Falando em um evento patrocinado pelos Estados Unidos por ocasião da assembleia anual da Organização Mundial da Saúde (OMS) em Genebra, o diretor-executivo da Gavi, Seth Berkley, disse haver um forte consenso científico a respeito da segurança das vacinas.

    Mas os algoritmos das redes sociais privilegiam conteúdo sensacionalista ao invés de fatos científicos, convencendo rapidamente pessoas que nunca viram familiares morrerem de doenças evitáveis.

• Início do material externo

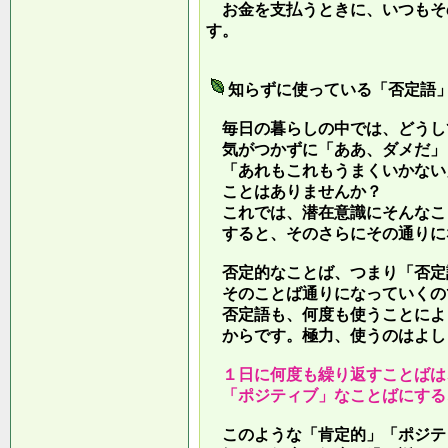
お金を支払うときに、いつもそ
す。
知らずに使っている「否定語
毎日の暮らしの中では、どうし
気がつかずに「ああ、ダメだ」
「あれもこれもうまくいかない
ことはありませんか？
これでは、潜在意識にそんなこ
すると、そのさらにその通りに
否定的なことば、つまり「否定
そのことば通りになっていくの
否定語も、何度も使うことによ
からです。極力、使うのはよし
１日に何度も繰り返すことばは
「ポジティブ」なことばにする
このような「肯定的」「ポジテ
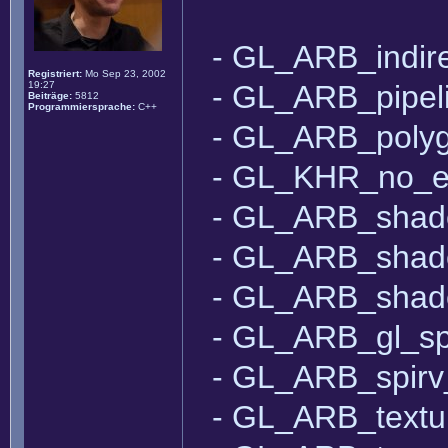
- GL_ARB_indir
Registriert:
Mo Sep 23, 2002
19:27
- GL_ARB_pipeli
Beiträge:
5812
Programmiersprache:
C++
- GL_ARB_polyg
- GL_KHR_no_e
- GL_ARB_shade
- GL_ARB_shad
- GL_ARB_shad
- GL_ARB_gl_sp
- GL_ARB_spirv
- GL_ARB_texture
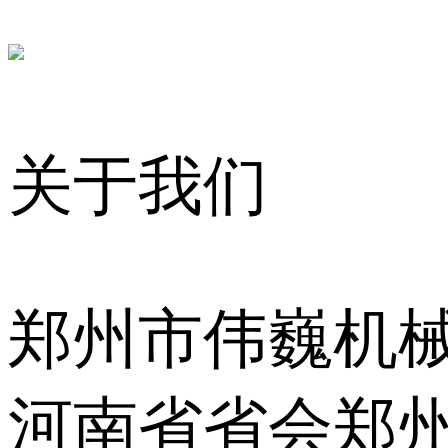
关于我们
郑州市伟巍机
河南省省会郑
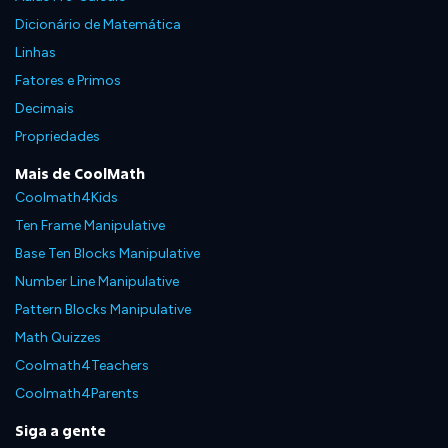
Dicionário de Matemática
Linhas
Fatores e Primos
Decimais
Propriedades
Mais de CoolMath
Coolmath4Kids
Ten Frame Manipulative
Base Ten Blocks Manipulative
Number Line Manipulative
Pattern Blocks Manipulative
Math Quizzes
Coolmath4Teachers
Coolmath4Parents
Siga a gente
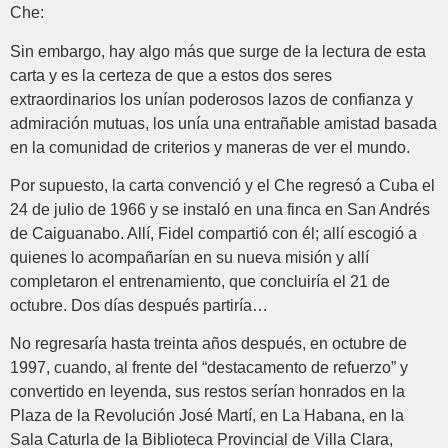
Che:
Sin embargo, hay algo más que surge de la lectura de esta
carta y es la certeza de que a estos dos seres
extraordinarios los unían poderosos lazos de confianza y
admiración mutuas, los unía una entrañable amistad basada
en la comunidad de criterios y maneras de ver el mundo.
Por supuesto, la carta convenció y el Che regresó a Cuba el
24 de julio de 1966 y se instaló en una finca en San Andrés
de Caiguanabo. Allí, Fidel compartió con él; allí escogió a
quienes lo acompañarían en su nueva misión y allí
completaron el entrenamiento, que concluiría el 21 de
octubre. Dos días después partiría…
No regresaría hasta treinta años después, en octubre de
1997, cuando, al frente del “destacamento de refuerzo” y
convertido en leyenda, sus restos serían honrados en la
Plaza de la Revolución José Martí, en La Habana, en la
Sala Caturla de la Biblioteca Provincial de Villa Clara,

    "Temos que pensar nisso como uma doença. Isto é uma doença", disse Berkley. "Isto se espalha na velocidade da luz, literalmente." 

    A OMS diz que a imunização insuficiente está causando surtos de sarampo globais, cujos números estão atingindo picos em países que estavam quase livres da doença, incluindo os Estados Unidos.       

    A desinformação sobre vacinas, que a OMS diz salvarem dois milhões de vidas por ano, não é uma questão de liberdade de expressão, e as empresas de redes sociais precisam tirá-la da internet, disse Berkley.

    "Lembro as pessoas que isso mata pessoas".